#### Information supplied:
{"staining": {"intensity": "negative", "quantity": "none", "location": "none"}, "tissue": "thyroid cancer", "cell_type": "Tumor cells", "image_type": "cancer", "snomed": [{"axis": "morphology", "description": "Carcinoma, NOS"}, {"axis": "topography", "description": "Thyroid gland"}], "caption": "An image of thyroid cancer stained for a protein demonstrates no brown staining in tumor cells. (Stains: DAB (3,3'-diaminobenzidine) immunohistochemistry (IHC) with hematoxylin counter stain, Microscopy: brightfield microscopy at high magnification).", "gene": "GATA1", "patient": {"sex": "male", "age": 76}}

...

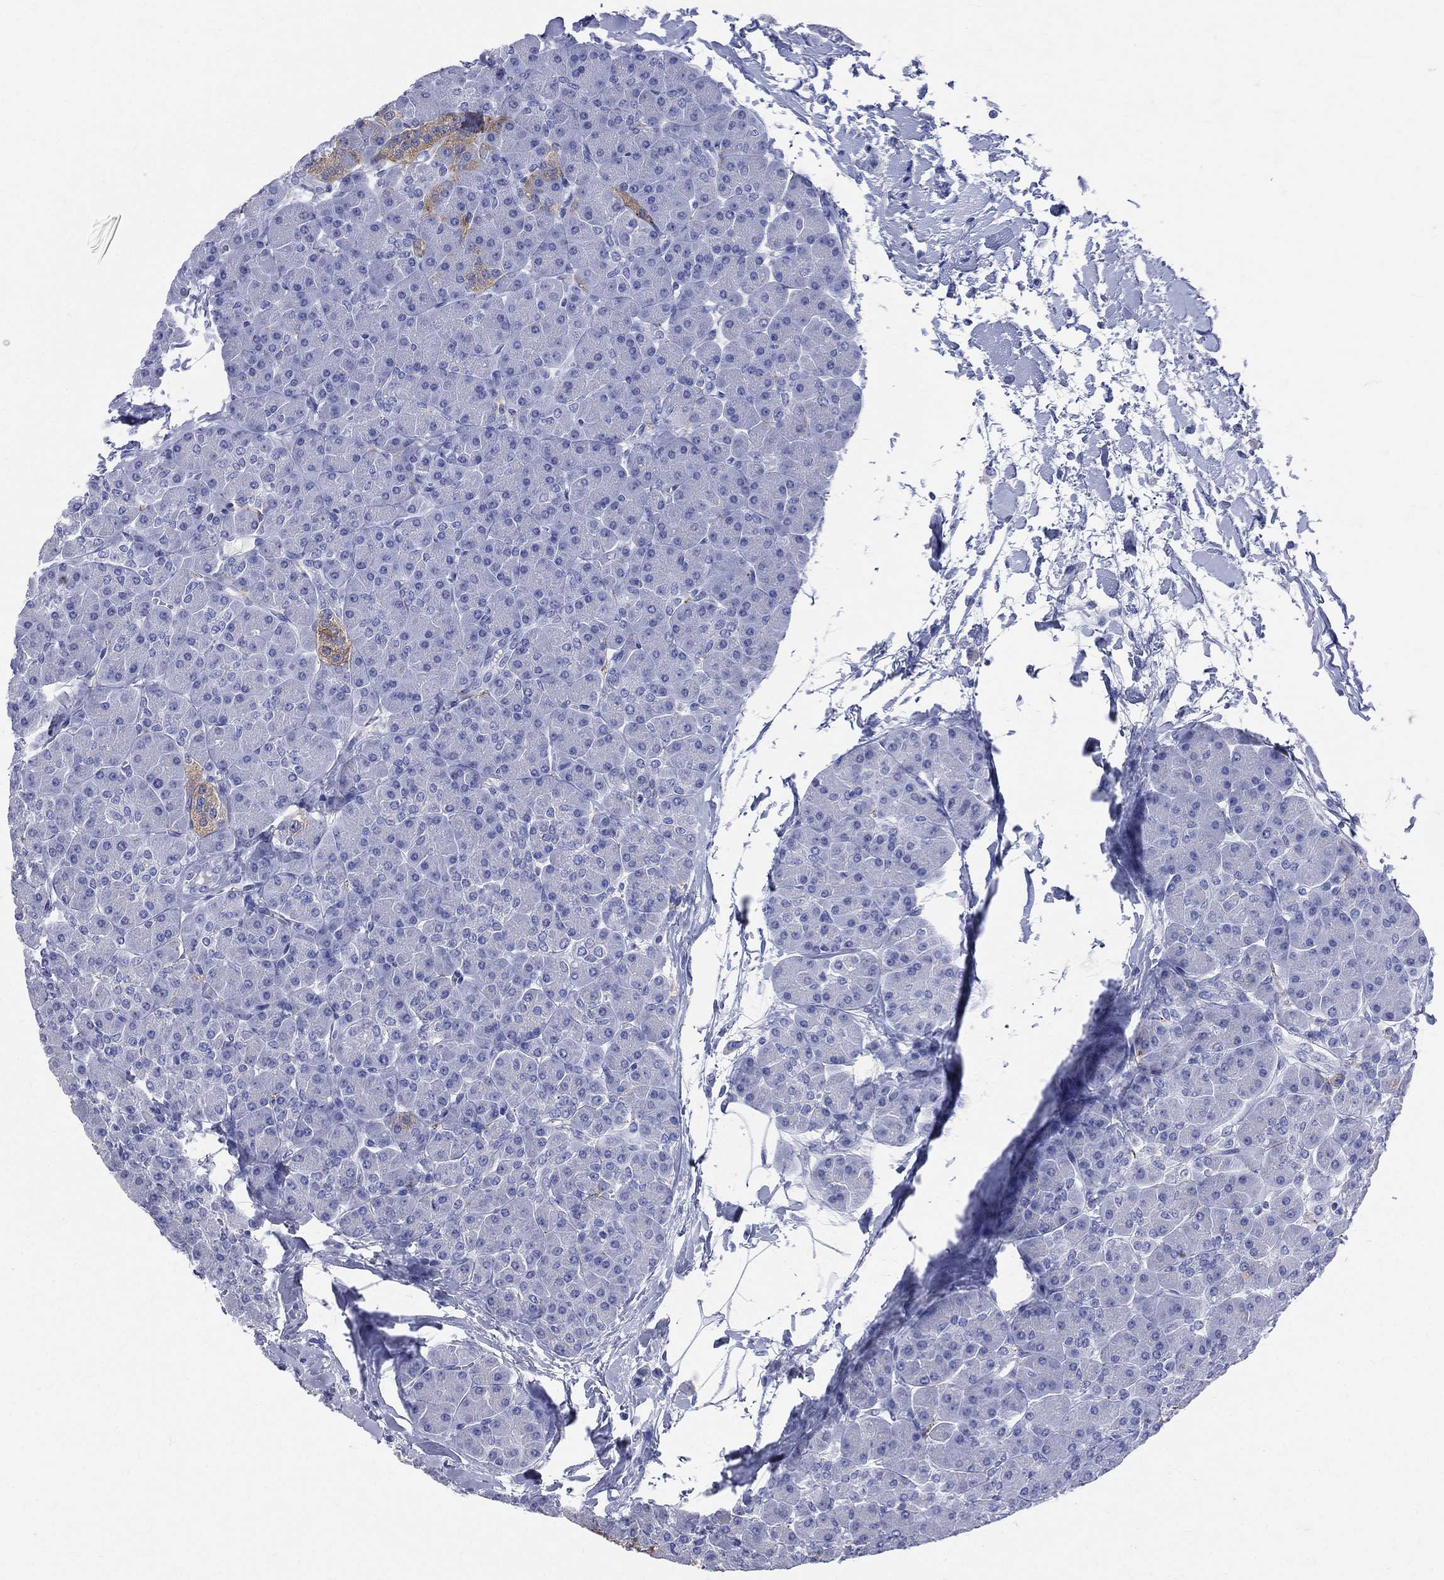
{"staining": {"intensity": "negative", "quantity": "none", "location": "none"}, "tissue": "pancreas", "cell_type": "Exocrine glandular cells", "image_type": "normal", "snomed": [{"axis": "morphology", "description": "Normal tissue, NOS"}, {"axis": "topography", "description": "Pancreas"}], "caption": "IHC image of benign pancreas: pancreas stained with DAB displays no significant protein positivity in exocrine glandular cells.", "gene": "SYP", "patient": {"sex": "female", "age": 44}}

==

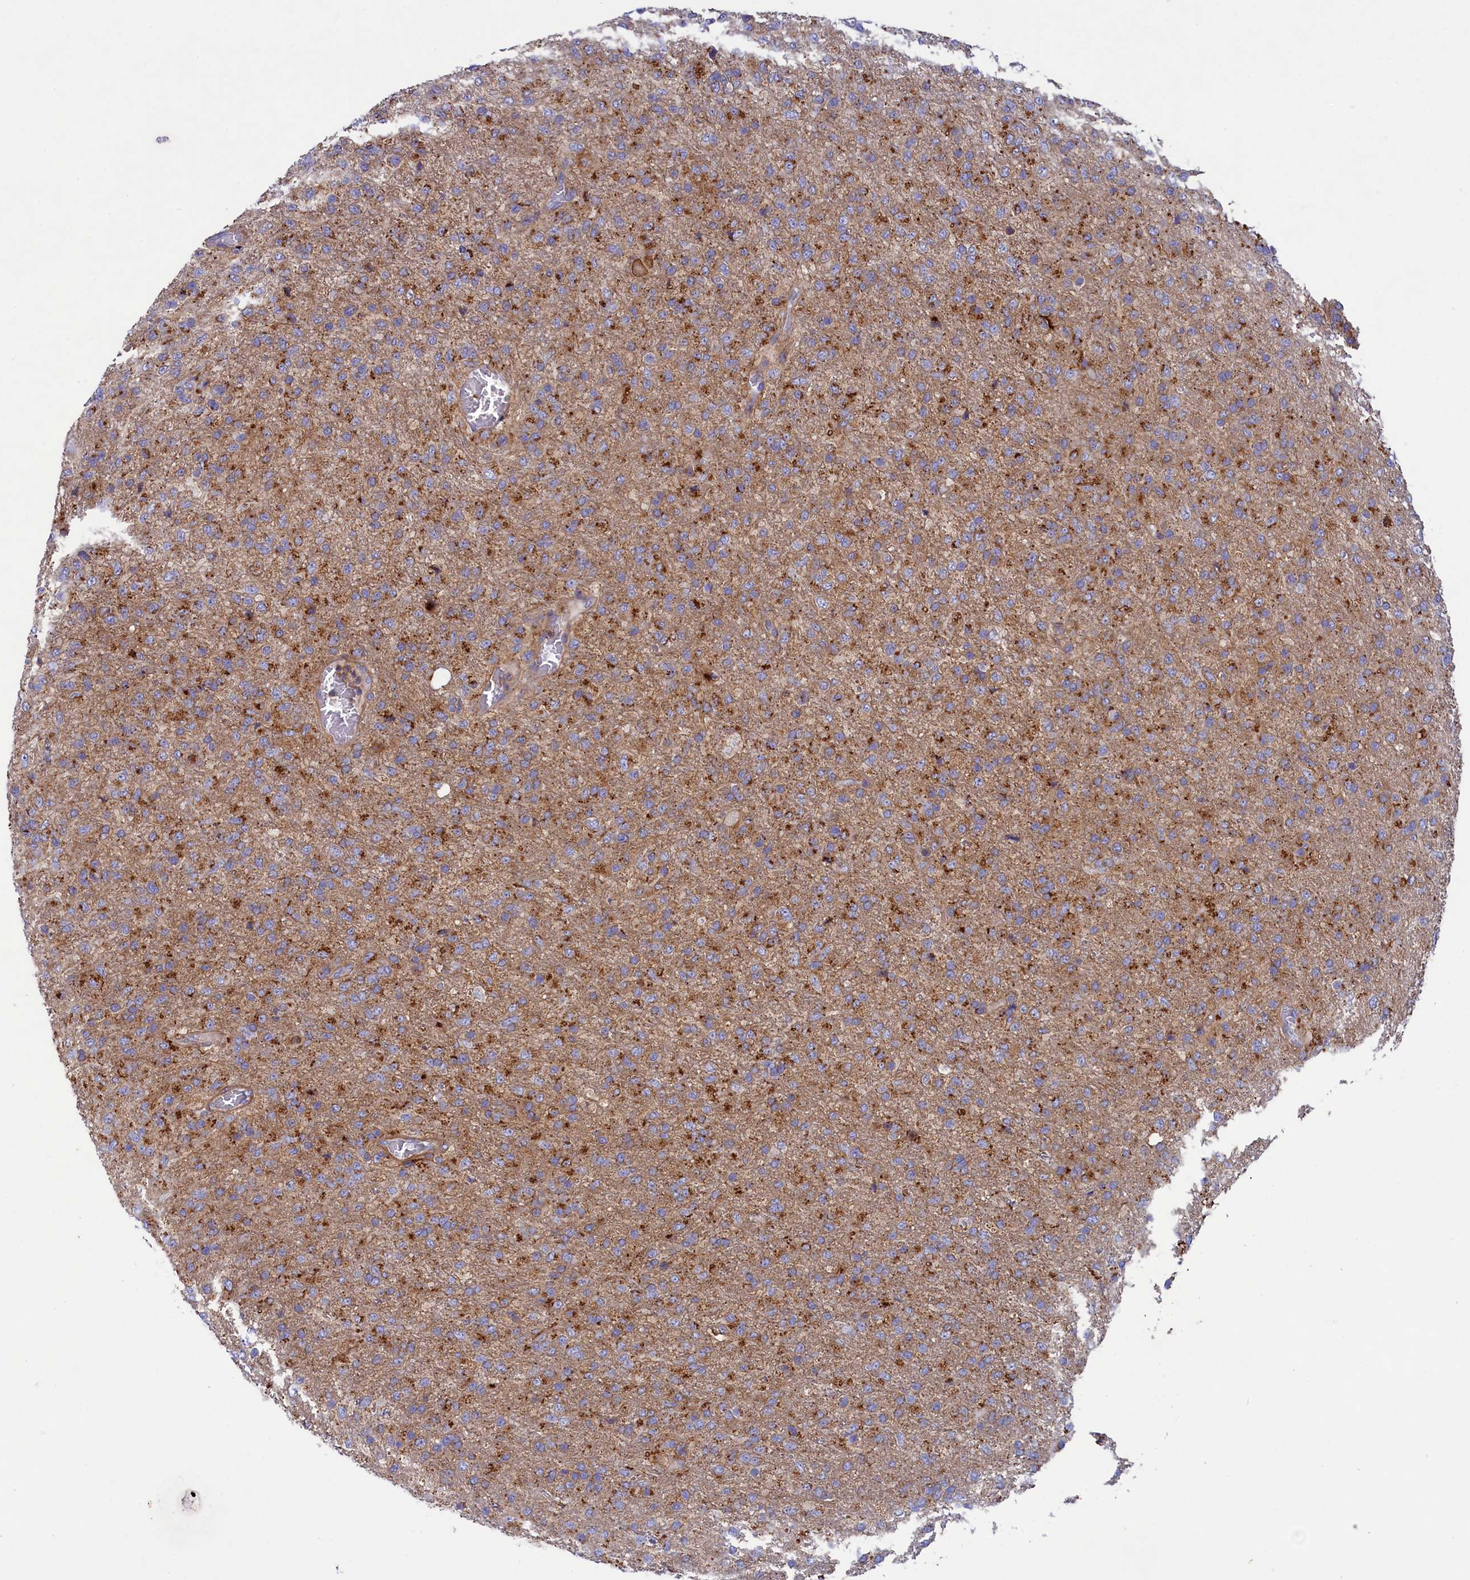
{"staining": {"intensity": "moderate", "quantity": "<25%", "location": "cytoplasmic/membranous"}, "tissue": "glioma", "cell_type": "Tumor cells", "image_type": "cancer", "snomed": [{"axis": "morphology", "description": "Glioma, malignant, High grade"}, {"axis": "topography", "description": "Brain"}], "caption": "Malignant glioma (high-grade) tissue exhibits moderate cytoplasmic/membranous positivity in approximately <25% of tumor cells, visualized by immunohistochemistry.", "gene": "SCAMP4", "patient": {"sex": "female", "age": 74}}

#### What is being asked:
Which lines of the material above hold the string "stained"? Pull them out.

#### Written response:
{"staining": {"intensity": "negative", "quantity": "none", "location": "none"}, "tissue": "thyroid cancer", "cell_type": "Tumor cells", "image_type": "cancer", "snomed": [{"axis": "morphology", "description": "Carcinoma, NOS"}, {"axis": "topography", "description": "Thyroid gland"}], "caption": "An image of thyroid cancer stained for a protein demonstrates no brown staining in tumor cells. (Stains: DAB (3,3'-diaminobenzidine) immunohistochemistry (IHC) with hematoxylin counter stain, Microscopy: brightfield microscopy at high magnification).", "gene": "GATA1", "patient": {"sex": "male", "age": 76}}
{"staining": {"intensity": "negative", "quantity": "none", "location": "none"}, "tissue": "pancreas", "cell_type": "Exocrine glandular cells", "image_type": "normal", "snomed": [{"axis": "morphology", "description": "Normal tissue, NOS"}, {"axis": "topography", "description": "Pancreas"}], "caption": "IHC image of benign pancreas: pancreas stained with DAB displays no significant protein positivity in exocrine glandular cells.", "gene": "SYP", "patient": {"sex": "female", "age": 44}}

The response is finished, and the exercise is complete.